Reproduce word for word the part of the over-55 shared ownership text that begins at the words "Homeownership status" and stops after "secure independent housing.".

### TEXT SEGMENT

Am I eligible for over 55 Shared Ownership?

To be eligible for the Older Persons Shared Ownership (OPSO) scheme, you must meet certain criteria. These typically include:

Age

You must be aged 55 or over. This is the fundamental requirement for OPSO and there aren't any exceptions.

Income

Income caps are in place to ensure the scheme is available to those who need it most. Currently, your total household income must be no more than £90,000 per year in London and £80,000 per year outside of London.

For example, a retired couple receiving a combined annual pension income of £75,000 would likely be eligible for OPSO outside of London, provided they meet the other criteria. However, a single person earning £95,000 in London would not be eligible.

Homeownership status

You generally cannot already own a property. The OPSO scheme is designed to help those who are unable to purchase a home on the open market. However, there are exceptions in certain circumstances:

If you are going through a divorce or separation and need to move out of a jointly owned property, you may be eligible for OPSO even if you are still technically a homeowner. For example, if a couple is divorcing and neither can afford to buy the family home alone, one or both parties (if over 55) could explore OPSO to secure independent housing.

If your current home is no longer suitable due to disability and requires significant adaptations that are not financially feasible, you may be eligible for OPSO or HOLD (Homeownership for people with Long-term Disabilities) even if you own your current property.

For example, if an older person's mobility has declined significantly and their current home has stairs they can no longer manage, OPSO could enable them to move to a more accessible property.

######
### RECORDED DATA

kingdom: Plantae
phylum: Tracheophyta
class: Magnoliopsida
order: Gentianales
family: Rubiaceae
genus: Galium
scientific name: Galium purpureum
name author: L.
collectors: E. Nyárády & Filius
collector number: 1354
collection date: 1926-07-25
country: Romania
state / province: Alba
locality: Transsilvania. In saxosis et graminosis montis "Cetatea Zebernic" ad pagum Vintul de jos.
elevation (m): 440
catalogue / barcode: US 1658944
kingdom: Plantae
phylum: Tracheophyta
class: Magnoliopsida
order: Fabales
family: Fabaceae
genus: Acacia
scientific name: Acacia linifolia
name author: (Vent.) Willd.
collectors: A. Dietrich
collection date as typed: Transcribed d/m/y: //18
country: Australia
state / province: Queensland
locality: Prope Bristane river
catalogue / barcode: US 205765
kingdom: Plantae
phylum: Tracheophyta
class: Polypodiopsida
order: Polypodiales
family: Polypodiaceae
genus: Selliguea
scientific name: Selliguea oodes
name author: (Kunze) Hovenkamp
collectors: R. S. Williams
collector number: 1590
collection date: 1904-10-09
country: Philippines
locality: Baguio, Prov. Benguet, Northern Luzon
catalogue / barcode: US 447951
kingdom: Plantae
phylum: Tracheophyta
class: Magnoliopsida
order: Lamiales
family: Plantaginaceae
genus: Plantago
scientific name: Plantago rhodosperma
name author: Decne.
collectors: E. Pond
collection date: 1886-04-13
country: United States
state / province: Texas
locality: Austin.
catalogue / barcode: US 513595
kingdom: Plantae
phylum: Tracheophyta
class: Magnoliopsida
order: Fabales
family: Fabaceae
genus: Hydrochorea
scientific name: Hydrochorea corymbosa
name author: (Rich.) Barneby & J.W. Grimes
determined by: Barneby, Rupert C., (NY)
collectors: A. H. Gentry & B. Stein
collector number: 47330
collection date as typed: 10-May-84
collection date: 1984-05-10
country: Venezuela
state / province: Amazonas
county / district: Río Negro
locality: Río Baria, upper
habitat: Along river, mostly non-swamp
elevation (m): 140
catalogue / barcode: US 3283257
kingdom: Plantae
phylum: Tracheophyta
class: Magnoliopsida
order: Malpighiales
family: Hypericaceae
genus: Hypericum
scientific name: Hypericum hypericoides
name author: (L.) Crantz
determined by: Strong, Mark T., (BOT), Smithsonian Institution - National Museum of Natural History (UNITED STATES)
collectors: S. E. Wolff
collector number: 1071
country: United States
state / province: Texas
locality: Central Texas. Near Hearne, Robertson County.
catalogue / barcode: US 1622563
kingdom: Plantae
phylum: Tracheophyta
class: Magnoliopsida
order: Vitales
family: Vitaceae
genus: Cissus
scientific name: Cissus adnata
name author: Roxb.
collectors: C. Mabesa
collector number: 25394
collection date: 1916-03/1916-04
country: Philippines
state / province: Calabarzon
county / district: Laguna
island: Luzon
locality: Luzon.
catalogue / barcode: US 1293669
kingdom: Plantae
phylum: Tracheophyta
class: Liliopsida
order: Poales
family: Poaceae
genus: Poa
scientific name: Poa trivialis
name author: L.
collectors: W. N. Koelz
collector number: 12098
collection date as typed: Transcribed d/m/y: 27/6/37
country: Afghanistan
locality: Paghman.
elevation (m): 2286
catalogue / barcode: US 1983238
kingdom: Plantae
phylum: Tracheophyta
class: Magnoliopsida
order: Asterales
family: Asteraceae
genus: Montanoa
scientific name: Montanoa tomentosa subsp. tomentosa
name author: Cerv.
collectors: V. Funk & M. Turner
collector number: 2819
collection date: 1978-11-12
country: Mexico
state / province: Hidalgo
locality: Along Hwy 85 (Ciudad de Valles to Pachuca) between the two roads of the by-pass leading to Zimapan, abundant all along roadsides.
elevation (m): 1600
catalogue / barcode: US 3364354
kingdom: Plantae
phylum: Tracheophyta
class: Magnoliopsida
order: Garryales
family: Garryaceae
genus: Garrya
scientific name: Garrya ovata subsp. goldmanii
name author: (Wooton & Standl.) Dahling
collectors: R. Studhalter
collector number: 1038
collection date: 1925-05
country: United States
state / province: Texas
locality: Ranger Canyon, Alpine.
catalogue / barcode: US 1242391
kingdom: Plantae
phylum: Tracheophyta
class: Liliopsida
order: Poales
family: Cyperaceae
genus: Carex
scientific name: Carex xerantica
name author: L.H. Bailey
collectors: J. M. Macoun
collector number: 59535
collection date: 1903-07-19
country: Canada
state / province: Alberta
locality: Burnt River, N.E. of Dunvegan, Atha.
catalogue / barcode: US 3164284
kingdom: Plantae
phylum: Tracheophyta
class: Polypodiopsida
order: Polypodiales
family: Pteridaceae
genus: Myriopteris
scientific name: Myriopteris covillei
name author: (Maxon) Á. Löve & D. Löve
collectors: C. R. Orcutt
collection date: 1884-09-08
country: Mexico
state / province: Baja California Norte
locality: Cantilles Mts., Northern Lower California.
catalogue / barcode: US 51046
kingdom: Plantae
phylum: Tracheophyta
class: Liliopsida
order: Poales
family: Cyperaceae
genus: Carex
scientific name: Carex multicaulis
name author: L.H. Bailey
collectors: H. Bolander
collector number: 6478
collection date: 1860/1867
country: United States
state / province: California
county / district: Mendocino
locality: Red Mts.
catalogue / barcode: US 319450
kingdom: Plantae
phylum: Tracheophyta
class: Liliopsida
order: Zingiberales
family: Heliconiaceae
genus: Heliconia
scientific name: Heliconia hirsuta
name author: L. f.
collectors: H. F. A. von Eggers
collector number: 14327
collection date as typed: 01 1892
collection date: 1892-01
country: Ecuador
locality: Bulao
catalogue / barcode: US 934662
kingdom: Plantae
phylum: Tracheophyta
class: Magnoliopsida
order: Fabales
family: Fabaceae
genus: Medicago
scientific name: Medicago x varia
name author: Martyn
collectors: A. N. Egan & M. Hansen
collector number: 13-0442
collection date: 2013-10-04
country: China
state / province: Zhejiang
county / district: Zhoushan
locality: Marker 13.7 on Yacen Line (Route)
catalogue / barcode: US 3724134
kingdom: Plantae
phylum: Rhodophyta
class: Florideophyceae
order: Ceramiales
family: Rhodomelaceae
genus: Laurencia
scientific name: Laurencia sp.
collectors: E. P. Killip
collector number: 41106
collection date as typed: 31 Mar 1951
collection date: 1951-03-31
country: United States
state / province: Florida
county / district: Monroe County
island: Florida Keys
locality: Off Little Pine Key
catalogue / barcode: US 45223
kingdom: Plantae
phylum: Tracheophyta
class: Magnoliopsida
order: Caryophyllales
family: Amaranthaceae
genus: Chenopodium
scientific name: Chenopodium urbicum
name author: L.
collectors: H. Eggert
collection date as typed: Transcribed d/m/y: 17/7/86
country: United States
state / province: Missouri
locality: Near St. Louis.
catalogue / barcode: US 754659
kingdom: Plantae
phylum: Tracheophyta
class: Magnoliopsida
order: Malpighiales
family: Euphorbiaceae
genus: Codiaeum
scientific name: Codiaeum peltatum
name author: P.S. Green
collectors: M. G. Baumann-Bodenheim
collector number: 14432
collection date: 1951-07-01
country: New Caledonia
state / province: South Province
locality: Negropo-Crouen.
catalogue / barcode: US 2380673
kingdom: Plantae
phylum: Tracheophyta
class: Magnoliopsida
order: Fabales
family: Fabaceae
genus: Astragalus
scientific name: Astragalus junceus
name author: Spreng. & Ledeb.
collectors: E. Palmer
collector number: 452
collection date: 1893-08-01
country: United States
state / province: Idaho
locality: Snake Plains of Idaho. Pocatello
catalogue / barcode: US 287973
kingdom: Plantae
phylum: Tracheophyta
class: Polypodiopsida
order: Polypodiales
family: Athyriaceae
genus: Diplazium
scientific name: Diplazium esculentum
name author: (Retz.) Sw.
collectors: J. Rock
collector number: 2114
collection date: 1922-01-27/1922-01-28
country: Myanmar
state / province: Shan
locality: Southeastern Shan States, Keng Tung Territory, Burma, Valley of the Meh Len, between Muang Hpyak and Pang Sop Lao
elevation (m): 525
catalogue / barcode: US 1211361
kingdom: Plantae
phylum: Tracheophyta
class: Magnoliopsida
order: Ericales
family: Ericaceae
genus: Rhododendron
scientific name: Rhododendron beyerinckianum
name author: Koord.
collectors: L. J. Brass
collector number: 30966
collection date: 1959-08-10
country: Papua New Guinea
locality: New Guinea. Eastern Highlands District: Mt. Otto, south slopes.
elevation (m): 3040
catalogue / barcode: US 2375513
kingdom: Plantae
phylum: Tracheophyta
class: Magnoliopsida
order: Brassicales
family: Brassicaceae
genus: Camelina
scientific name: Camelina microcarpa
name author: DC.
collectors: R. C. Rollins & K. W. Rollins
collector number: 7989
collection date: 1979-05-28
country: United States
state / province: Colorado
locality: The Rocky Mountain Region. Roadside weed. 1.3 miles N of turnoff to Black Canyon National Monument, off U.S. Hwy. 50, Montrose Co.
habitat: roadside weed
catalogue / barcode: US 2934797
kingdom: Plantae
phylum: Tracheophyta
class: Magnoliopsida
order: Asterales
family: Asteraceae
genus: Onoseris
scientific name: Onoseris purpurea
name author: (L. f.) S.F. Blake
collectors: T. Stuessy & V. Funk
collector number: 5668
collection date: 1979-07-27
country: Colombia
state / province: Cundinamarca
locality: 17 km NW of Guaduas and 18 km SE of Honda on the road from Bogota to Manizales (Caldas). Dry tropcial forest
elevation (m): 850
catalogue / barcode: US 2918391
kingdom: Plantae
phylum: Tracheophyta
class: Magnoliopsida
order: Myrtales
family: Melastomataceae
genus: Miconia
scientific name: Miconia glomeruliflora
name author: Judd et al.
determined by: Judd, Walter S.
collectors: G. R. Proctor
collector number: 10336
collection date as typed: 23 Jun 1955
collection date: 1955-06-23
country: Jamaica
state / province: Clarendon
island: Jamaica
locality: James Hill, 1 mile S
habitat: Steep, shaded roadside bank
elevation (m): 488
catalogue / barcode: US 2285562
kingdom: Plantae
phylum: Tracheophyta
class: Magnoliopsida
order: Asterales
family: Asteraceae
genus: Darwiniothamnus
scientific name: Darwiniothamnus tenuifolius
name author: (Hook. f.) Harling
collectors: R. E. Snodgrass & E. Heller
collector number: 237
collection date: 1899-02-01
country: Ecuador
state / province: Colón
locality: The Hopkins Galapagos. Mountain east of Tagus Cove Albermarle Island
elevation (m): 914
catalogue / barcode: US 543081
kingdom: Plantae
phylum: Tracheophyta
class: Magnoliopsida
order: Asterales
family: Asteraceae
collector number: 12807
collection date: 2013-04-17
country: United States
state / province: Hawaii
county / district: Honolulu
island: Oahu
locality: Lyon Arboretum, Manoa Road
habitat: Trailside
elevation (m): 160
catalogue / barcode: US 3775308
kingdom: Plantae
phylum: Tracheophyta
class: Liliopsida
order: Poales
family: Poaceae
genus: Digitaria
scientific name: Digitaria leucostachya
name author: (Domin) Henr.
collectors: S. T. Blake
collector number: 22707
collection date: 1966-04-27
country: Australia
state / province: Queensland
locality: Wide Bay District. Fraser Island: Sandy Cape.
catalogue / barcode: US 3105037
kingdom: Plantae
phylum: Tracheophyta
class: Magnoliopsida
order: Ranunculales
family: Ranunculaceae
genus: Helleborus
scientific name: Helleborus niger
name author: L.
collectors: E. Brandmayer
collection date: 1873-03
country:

######

§ WRITTEN ANSWER:
Homeownership status

You generally cannot already own a property. The OPSO scheme is designed to help those who are unable to purchase a home on the open market. However, there are exceptions in certain circumstances:

If you are going through a divorce or separation and need to move out of a jointly owned property, you may be eligible for OPSO even if you are still technically a homeowner. For example, if a couple is divorcing and neither can afford to buy the family home alone, one or both parties (if over 55) could explore OPSO to secure independent housing.